# RZR custom lift in progress



## pondhopper1

It has a long ways to go but I figured I would go ahead and get this started. It will have around 20" gc with 27s.


----------



## Metal Man

Are you doing all the fab work your self ?

Bet thats gonna be one bad PooPoo


----------



## jackman

thats gonna be awesome


----------



## phreebsd

Dude my stepdad has the same dream as you. He wants to build his own lift.
How did you make sure you built the lift so that you could get axles that are already made and not require custom axles made. 
Hmm let me rephrase that. Did you buy the axles first, then base the measurements for the A-Arms off the axles?


----------



## Polaris425

PH has been doin this a while I think... There's a formula I believe, for figuring out what length axles you will need.


----------



## pondhopper1

Yea this is not my 1st rodeo. I build the lifts and then call Turner and get the axle's custom made. Here's some that I've done.


----------



## phreebsd

Dude you should go into business for yourself.


----------



## pondhopper1

I do it on the side now. I really do need to do this full time cause I've got a few in line at all times.


----------



## Metal Man

Awesome looking work pondhopper1.:rockn:


----------



## Polaris425

hmmmm.... I'm seeing a possible new MIMB sponsor...


----------



## phreebsd

haha yeah! Pond Hopper Customs!


----------



## pondhopper1




----------



## phreebsd

Dude yer a pro. Thanks for letting us watch the magic happen.


----------



## 650Brute

Nice Stuff, I give it a :309149:


----------



## pondhopper1

Thanks guys. I'll keep posting as I go


----------



## chemoman23

PondHopper,
if u don't mind me asking how much did it cost to build the lift for the honda forman. i have one sitting in the back yard that im not going to sale, would love to do something like that to. already no how much it would cost to rebuild the engine which im going to do. it was my first 4wheeler back in 2000. so im just really trying to get a idea. no body round here has a atv lifted up like that and i would mind being one of the first.


----------



## chemoman23

and i see you have the warn in/out 2wheel/4wheel on it, mine has it also, it takes a 40acre field to turn that son of gun around with out. the work you do is amazing keep it up


----------



## pondhopper1

i had about 3k in parts in that liftbut it could be done alittle cheaper. I bought everything new. 

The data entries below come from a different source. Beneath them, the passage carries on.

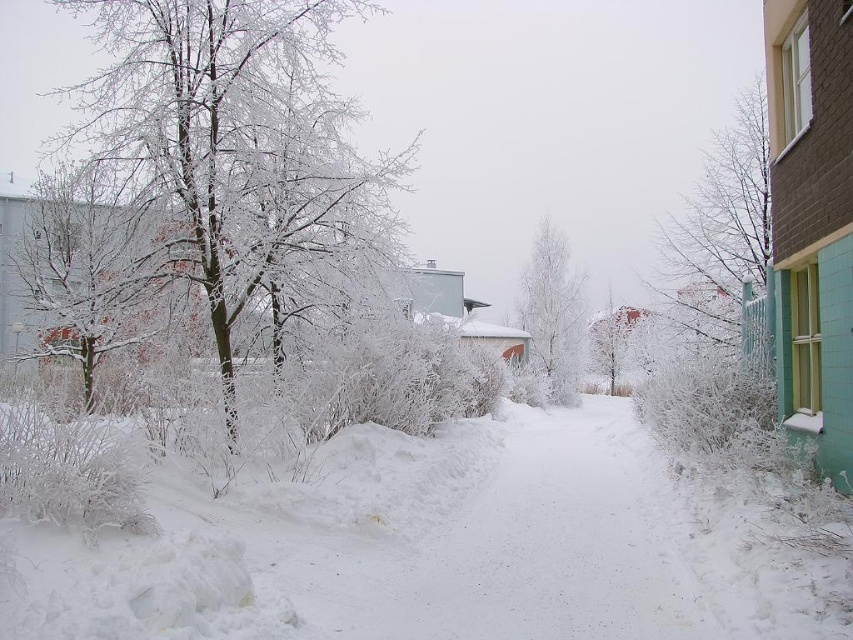
Question: Does white fluffy snow at center appear over snow-covered branches at upper right?

Choices:
 (A) no
 (B) yes

Answer: (A)

Question: Which point is closer to the camera taking this photo?

Choices:
 (A) (724, 211)
 (B) (241, 112)

Answer: (B)

Question: Is white fluffy snow at center wider than white frosty tree at center?

Choices:
 (A) no
 (B) yes

Answer: (B)

Question: Estimate the real-world distances between objects in this image. Which object is farther from the white fluffy snow at center?

Choices:
 (A) white frosty tree at center
 (B) snow-covered branches at upper right

Answer: (A)

Question: Is frosty white tree at left above snow-covered branches at upper right?

Choices:
 (A) no
 (B) yes

Answer: (A)

Question: Which point is farther from the camera taking this photo?

Choices:
 (A) (422, 506)
 (B) (321, 113)

Answer: (B)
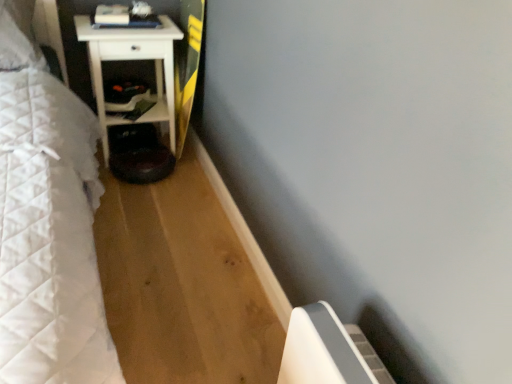
At what (x,y) coordinates should I click in order to perform the action: click on free space in front of yellow-green wood longboard at center. Please return your answer as a coordinate pair (x, y). Image resolution: width=512 pixels, height=384 pixels. Looking at the image, I should click on (176, 188).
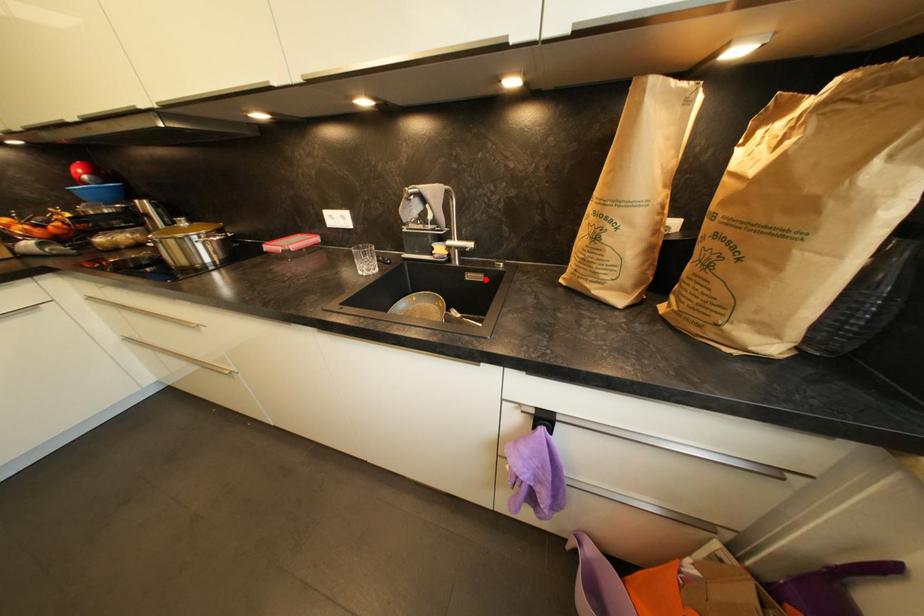
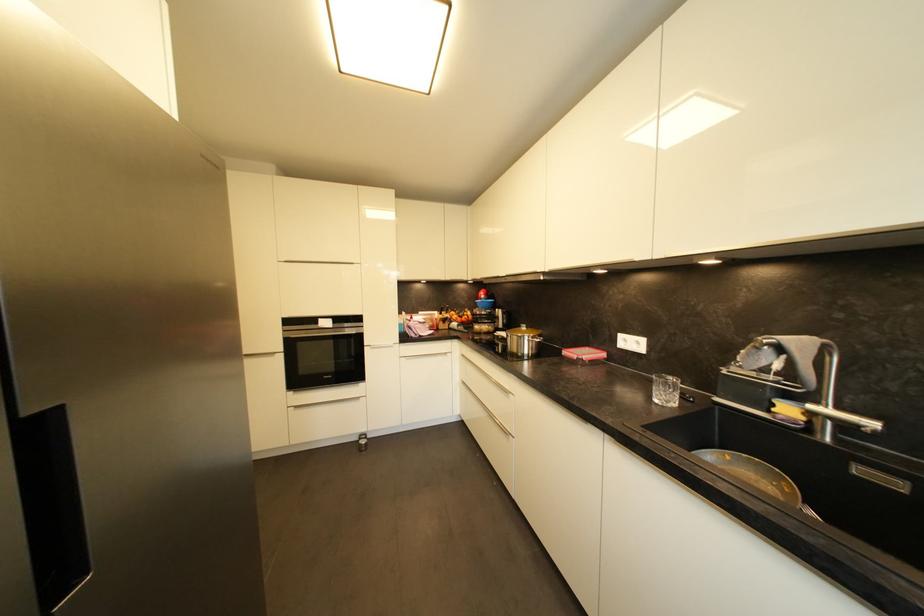
Question: I am providing you with two images of the same scene from different viewpoints. A red point is marked on the first image. Is the red point's position out of view in image 2?

Choices:
 (A) Yes
 (B) No

Answer: (B)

This is how we roll Check it out This is my buddies plasma table
Video of plasma table - Photobucket - Video and Image Hosting


----------



## pondhopper1




----------



## FABMAN

Cool!!! My uncle has a small version of that. The bed of it is like 6x6. I think its max is 1/4 thick.


----------



## Polaris425

Access to stuff like that is always nice! Which is why it's gonna suck when my dad retires!


----------



## Debo Brute

My buddy is the proud owner of that foreman now. That thing is crazy big!


----------



## phreebsd

how much $$ are we talking for one of these?


----------



## pondhopper1

For what



phreebsd said:


> how much $$ are we talking for one of these?


----------



## phreebsd

that whole cutter thing.


----------



## pondhopper1

800,000


----------



## phreebsd

OMG! 
i just threw up in my mouth a little!


----------



## stuck_again

plasma machine just broke oh%%%%%%%%%%%%%


----------



## stuck_again

i have a real cool vid of it i will get posted,,,check this out plasma head will cut up to 1 1/2" thick then i can switch over to my oxy fuel head and cut up to 10" thick!!!!!


----------



## phreebsd

pondhopper posted a vid of it on the page before this one.


----------



## stuck_again

my video takes up too much memory


----------



## pondhopper1

I'm gonna put 1 on layaway.:rock-on:


----------



## phreebsd

we so po we gotta put a box of corn flakes on layaway!


----------



## Guest

So do you have a feel for cost of this lift for the RZR? Also will it be bale to handle trail speeds 45 mph give or take?


----------